In accordance with the results from the training and testing group, the high-risk subgroup of the entire cohort also presented shorter survival time, worse survival status and similar gene expression profile(Fig. 9A-C). Kaplan-Meier curve analysis presented that the low-risk subgroup in the entire cohort followed with longer overall survival time(P = 1.034e-07) (Fig. 9D). ROC curve analysis showed the AUC of the prognostic model was 0.723 (Fig. 9E).
The clinical independence and correlation estimation of the risk signature
To evaluate the clinical independency of the model, we combined it with other clinical factors and then performed univariate and multivariate analysis. The results indicated that the prognostic model was able to serve as an independent prognostic indicator(P < 0.001 and P = 0.009, respectively) (Fig. 10A-B). ROC curve analysis also showed that the AUC value of the ARGs signature was 0.705, much significantly higher than patients’ age (AUC = 0.535) and weight (AUC = 0.633), the tumor grade (AUC = 0.656), histology (AUC = 0.522) and lymph node status (AUC = 0.697), and slightly lower than the clinical stage (AUC = 0.710)(Fig. 10C). After removing some patients without clinical information, we integrated the risk scores, the clinical characteristics and the expression profiles of remaining EC patients to analyze the relationship between ARGs prognostic model and clinical features (Fig. 10D). In addition to the significant difference of survival status among two subgroups, we observed a significant increase regarding patients' age, clinical stage, tumor grade, serous histology and lymph node metastasis in high-risk group endometrial cancer patients (Fig. 10E). The correlation between each gene from the prognostic model and the clinical features were also measured. The results showed that ARSA and TP73 were significantly negatively correlated with stage, tumor grade and histology whereas ERBB2 was positively correlated with tumor grade, histology and lymph node status (Figure S2).
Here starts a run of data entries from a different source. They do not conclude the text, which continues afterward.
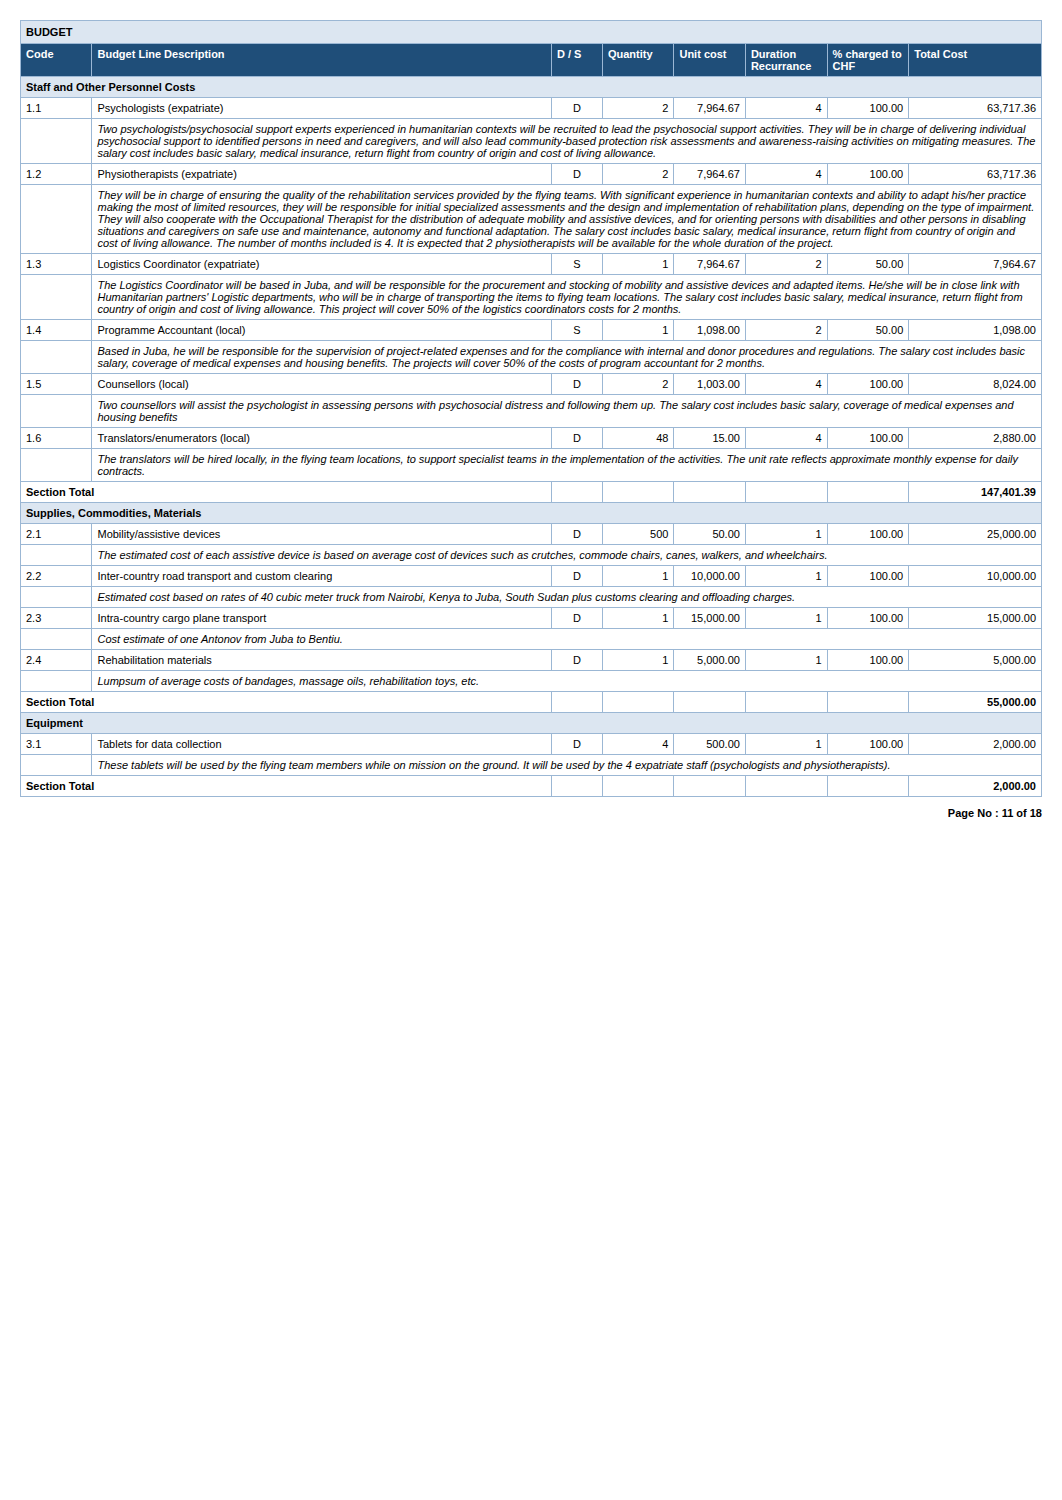BUDGET
| Code | Budget Line Description | D / S | Quantity | Unit cost | Duration Recurrance | % charged to CHF | Total Cost |
| --- | --- | --- | --- | --- | --- | --- | --- |
| Staff and Other Personnel Costs |
| 1.1 | Psychologists (expatriate) | D | 2 | 7,964.67 | 4 | 100.00 | 63,717.36 |
| | Two psychologists/psychosocial support experts experienced in humanitarian contexts will be recruited to lead the psychosocial support activities. They will be in charge of delivering individual psychosocial support to identified persons in need and caregivers, and will also lead community-based protection risk assessments and awareness-raising activities on mitigating measures. The salary cost includes basic salary, medical insurance, return flight from country of origin and cost of living allowance. |
| 1.2 | Physiotherapists (expatriate) | D | 2 | 7,964.67 | 4 | 100.00 | 63,717.36 |
| | They will be in charge of ensuring the quality of the rehabilitation services provided by the flying teams. With significant experience in humanitarian contexts and ability to adapt his/her practice making the most of limited resources, they will be responsible for initial specialized assessments and the design and implementation of rehabilitation plans, depending on the type of impairment. They will also cooperate with the Occupational Therapist for the distribution of adequate mobility and assistive devices, and for orienting persons with disabilities and other persons in disabling situations and caregivers on safe use and maintenance, autonomy and functional adaptation. The salary cost includes basic salary, medical insurance, return flight from country of origin and cost of living allowance. The number of months included is 4. It is expected that 2 physiotherapists will be available for the whole duration of the project. |
| 1.3 | Logistics Coordinator (expatriate) | S | 1 | 7,964.67 | 2 | 50.00 | 7,964.67 |
| | The Logistics Coordinator will be based in Juba, and will be responsible for the procurement and stocking of mobility and assistive devices and adapted items. He/she will be in close link with Humanitarian partners' Logistic departments, who will be in charge of transporting the items to flying team locations. The salary cost includes basic salary, medical insurance, return flight from country of origin and cost of living allowance. This project will cover 50% of the logistics coordinators costs for 2 months. |
| 1.4 | Programme Accountant (local) | S | 1 | 1,098.00 | 2 | 50.00 | 1,098.00 |
| | Based in Juba, he will be responsible for the supervision of project-related expenses and for the compliance with internal and donor procedures and regulations. The salary cost includes basic salary, coverage of medical expenses and housing benefits. The projects will cover 50% of the costs of program accountant for 2 months. |
| 1.5 | Counsellors (local) | D | 2 | 1,003.00 | 4 | 100.00 | 8,024.00 |
| | Two counsellors will assist the psychologist in assessing persons with psychosocial distress and following them up. The salary cost includes basic salary, coverage of medical expenses and housing benefits |
| 1.6 | Translators/enumerators (local) | D | 48 | 15.00 | 4 | 100.00 | 2,880.00 |
| | The translators will be hired locally, in the flying team locations, to support specialist teams in the implementation of the activities. The unit rate reflects approximate monthly expense for daily contracts. |
| Section Total | | | | | | 147,401.39 |
| Supplies, Commodities, Materials |
| 2.1 | Mobility/assistive devices | D | 500 | 50.00 | 1 | 100.00 | 25,000.00 |
| | The estimated cost of each assistive device is based on average cost of devices such as crutches, commode chairs, canes, walkers, and wheelchairs. |
| 2.2 | Inter-country road transport and custom clearing | D | 1 | 10,000.00 | 1 | 100.00 | 10,000.00 |
| | Estimated cost based on rates of 40 cubic meter truck from Nairobi, Kenya to Juba, South Sudan plus customs clearing and offloading charges. |
| 2.3 | Intra-country cargo plane transport | D | 1 | 15,000.00 | 1 | 100.00 | 15,000.00 |
| | Cost estimate of one Antonov from Juba to Bentiu. |
| 2.4 | Rehabilitation materials | D | 1 | 5,000.00 | 1 | 100.00 | 5,000.00 |
| | Lumpsum of average costs of bandages, massage oils, rehabilitation toys, etc. |
| Section Total | | | | | | 55,000.00 |
| Equipment |
| 3.1 | Tablets for data collection | D | 4 | 500.00 | 1 | 100.00 | 2,000.00 |
| | These tablets will be used by the flying team members while on mission on the ground. It will be used by the 4 expatriate staff (psychologists and physiotherapists). |
| Section Total | | | | | | 2,000.00 |
Page No : 11 of 18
Nomogram Building And Validation
To establish a clinically applicable method for predicting the prognosis of endometrial cancer patients, we established a prognostic nomogram to predict the survival probability during 5 years based on the TCGA entire set(Fig. 11A). Seven independent prognostic parameters (age, stage, grade, weight, histology, lymph node status and ARGs) were enrolled in the prediction nomogram (Fig. 11A). The calibration plots show excellent consistency between the nomogram prediction and actual observation in terms of the 3- and 5-year survival rates in the TCGA cohort (Fig. 11B-C).